Prosecutor Katarina Folestad said the gang, which consisted of both men and women aged between 20 and 50, had been active since 2012, and was also involved in what officials described as an “aggravated bookkeeping crime”.
The arrests took place on Wednesday in the Norrkoping area of central Sweden during a joint operation conducted by the Swedish Economic Crime Authority and the local prosecutor’s office.
Separately, police in Bosnia yesterday announced they had broken up a major people trafficking ring operating in several European countries. Officers in Austria, Bosnia, Germany and Serbia detained more than a dozen people in a joint operation designed is disrupt a gang that smuggled women into Western Europe and forced them to work as prostitutes.
Speaking to reporters in Sarajevo, Vahidin Šahinpašić, head of Organised Crime Prevention at Bosnia’s State Investigation and Protection Agency, said: “We believe that we have broken a very important criminal ring.”
Eight members of the group were detained in Bosnia on suspicion of human trafficking and prostitution, while another three were held in Serbia. After telling women from Serbia and Bosnia they could secure them work in Wester European countries such as Germany, the gang members would confiscate their victims’ identity and travel documents and force them into sex work.

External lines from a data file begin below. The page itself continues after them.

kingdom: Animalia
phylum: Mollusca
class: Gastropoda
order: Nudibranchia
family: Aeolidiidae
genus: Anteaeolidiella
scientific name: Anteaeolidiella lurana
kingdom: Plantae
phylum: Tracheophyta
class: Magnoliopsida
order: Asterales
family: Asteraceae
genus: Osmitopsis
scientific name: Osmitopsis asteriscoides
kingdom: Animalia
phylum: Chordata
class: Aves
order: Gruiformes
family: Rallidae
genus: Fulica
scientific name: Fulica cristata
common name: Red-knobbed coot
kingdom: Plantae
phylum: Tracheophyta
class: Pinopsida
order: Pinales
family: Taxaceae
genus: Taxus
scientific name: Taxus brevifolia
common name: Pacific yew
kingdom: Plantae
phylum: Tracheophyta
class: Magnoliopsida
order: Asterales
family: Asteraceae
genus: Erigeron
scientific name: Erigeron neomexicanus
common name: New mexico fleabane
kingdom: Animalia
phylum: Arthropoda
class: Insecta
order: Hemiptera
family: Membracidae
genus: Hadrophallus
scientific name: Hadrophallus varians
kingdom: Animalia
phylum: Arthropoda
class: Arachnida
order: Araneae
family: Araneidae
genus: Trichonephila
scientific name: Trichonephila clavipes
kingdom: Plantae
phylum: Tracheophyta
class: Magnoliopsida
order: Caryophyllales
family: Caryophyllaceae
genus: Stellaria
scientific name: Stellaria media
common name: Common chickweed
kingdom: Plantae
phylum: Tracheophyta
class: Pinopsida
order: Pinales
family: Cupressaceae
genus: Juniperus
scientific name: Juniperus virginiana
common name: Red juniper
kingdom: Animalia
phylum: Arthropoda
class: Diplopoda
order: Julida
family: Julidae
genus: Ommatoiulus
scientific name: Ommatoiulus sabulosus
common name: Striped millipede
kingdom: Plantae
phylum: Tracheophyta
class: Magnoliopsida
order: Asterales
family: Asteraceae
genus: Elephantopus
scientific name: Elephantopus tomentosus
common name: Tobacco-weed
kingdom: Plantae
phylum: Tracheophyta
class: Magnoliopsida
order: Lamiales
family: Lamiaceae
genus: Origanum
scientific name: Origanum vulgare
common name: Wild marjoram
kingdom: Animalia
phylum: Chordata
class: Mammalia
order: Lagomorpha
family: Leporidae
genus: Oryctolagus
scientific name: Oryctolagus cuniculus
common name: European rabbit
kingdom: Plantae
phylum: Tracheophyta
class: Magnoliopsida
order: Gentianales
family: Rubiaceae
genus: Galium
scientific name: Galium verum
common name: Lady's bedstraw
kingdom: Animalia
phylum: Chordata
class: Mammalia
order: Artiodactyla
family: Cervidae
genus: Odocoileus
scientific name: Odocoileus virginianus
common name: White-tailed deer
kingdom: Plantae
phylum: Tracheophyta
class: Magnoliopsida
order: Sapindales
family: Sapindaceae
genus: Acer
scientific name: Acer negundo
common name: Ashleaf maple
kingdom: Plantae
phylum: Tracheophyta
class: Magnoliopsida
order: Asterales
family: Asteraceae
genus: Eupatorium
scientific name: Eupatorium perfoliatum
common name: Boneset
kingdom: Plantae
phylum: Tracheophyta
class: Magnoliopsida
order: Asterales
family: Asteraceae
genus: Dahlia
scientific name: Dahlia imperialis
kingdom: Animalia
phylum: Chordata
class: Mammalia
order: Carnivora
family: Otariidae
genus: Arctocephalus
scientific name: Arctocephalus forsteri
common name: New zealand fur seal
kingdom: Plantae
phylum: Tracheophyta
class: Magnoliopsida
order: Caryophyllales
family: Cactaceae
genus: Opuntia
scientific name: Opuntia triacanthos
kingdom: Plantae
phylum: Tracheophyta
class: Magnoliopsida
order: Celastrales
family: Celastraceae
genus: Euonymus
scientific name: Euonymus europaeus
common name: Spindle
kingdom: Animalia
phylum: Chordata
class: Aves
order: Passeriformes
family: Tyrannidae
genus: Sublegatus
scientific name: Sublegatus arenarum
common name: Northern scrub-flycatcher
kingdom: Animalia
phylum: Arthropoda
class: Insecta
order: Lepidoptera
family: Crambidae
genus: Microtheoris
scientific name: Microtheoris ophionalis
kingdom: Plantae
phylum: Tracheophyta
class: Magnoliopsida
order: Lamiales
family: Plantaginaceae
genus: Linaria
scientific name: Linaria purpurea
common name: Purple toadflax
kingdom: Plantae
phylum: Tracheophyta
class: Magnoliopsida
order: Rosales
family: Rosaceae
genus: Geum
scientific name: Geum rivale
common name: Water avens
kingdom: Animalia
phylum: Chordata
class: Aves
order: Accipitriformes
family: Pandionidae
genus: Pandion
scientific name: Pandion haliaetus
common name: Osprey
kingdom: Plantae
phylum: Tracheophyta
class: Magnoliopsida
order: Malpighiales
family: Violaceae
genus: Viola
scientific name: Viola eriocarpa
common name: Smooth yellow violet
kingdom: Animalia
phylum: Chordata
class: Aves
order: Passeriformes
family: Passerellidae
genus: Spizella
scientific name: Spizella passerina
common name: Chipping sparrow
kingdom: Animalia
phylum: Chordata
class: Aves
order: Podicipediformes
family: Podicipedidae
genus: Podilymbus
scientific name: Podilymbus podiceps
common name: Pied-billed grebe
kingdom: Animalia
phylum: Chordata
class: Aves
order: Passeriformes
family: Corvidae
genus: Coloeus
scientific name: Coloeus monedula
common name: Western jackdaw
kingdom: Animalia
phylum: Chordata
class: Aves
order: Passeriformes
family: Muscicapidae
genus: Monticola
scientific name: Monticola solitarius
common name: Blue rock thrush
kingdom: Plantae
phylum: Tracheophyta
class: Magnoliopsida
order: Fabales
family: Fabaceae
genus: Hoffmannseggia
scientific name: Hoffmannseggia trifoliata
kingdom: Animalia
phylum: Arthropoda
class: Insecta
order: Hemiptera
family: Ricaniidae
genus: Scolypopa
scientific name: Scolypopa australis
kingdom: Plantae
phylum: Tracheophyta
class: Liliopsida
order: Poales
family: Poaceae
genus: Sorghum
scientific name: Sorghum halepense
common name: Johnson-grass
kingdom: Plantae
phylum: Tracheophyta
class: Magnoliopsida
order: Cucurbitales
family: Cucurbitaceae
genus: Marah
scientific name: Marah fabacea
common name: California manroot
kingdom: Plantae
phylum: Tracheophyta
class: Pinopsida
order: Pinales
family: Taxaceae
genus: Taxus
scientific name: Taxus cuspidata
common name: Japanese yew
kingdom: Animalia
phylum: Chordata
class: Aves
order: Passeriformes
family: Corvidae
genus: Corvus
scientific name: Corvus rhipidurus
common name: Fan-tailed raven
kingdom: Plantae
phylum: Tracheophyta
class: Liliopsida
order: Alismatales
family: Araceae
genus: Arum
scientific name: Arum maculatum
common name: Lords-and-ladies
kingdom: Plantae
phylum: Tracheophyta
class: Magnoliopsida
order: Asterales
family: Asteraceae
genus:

In May this year, an EU report on human trafficking revealed that organised criminal groups were using the migrant crisis to force more people into modern slavery and sex work. Over a 12-month period between 2013 and 2014, the study found that there were 15 846 “registered victims” of human trafficking in EU member states.
Of these victims, the majority (67%) were trafficked for the purposes of sexual exploitation. Twenty-one percent were trafficked for labour exploitation, while the other 12% were registered as victims of trafficking for other forms of exploitation. At least 15% of all victims were found to be children. The top five non-EU countries of citizenship where victims of trafficking came from were Nigeria, China, Albania, Vietnam and Morocco.
Presenting the report, EU Commissioner for Migration, Home Affairs, and Citizenship, Dimitris Avramopoulos, said: “It is morally and legally unacceptable and inexcusable that in the EU of the 21st century, there are human beings who are bought, sold and exploited like commodities.
“It is our personal, collective and legal duty to stop this. We have put in place a strong and forward-looking legislative framework to do this. Our main responsibility is to ensure it is now fully implemented so that those responsible are prosecuted and the victims are fully protected and assisted.”